Goslarite is a hydrated zinc sulfate mineral (ZnSO4 * 7 H2O) which was first found in the Rammelsberg mine, Goslar, Harz, Germany. It was described in 1847. Goslarite belongs to the epsomite group which also includes epsomite (MgSO4 * 7 H2O) and morenosite (NiSO4 * 7 H2O). Goslarite is an unstable mineral at the surface and will dehydrate to other minerals like bianchite (ZnSO4 * 6 H2O), boyleite (ZnSO4 * 4 H2O) and gunningite (ZnSO4 * H2O).

==Physical properties==
The composition of goslarite was determined by the US National Bureau of Standards (now the National Institute of Standards and Technology) in 1959 as follows: SO_{3} 27.84 wt%, ZnO 28.30 wt% and H2O 43.86 wt%.

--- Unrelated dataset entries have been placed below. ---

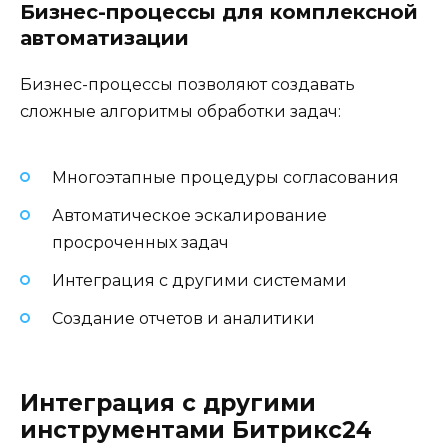
Бизнес-процессы для комплексной
автоматизации
Бизнес-процессы позволяют создавать
сложные алгоритмы обработки задач:
Многоэтапные процедуры согласования
Автоматическое эскалирование
просроченных задач
Интеграция с другими системами
Создание отчетов и аналитики
Интеграция с другими
инструментами Битрикс24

Goslarite's cleavage is perfect in {010}, as for epsomite and morenosite. The color of goslarite ranges from brownish to pinkish, blue, brown, colorless, green and green blue. The luster ranges from vitreous to nacreous and silky (if fibrous). Goslarite is soluble in water, has an astringent taste, and is strongly diamagnetic.

==Geologic occurrence==
Goslarite is formed from the oxidation of sphalerite ((Zn, Fe)S). It was first found in Rammelsberg mine, Goslar, Harz, Germany. It often occurs as an efflorescence on timbers and walls of mine passages. Goslarite is widespread as a post mining efflorescence in mines that contain sphalerite or any zinc minerals.

==Economical uses==
In the pharmaceutical industry it is used as a direct emetic, antiseptic and disinfectant.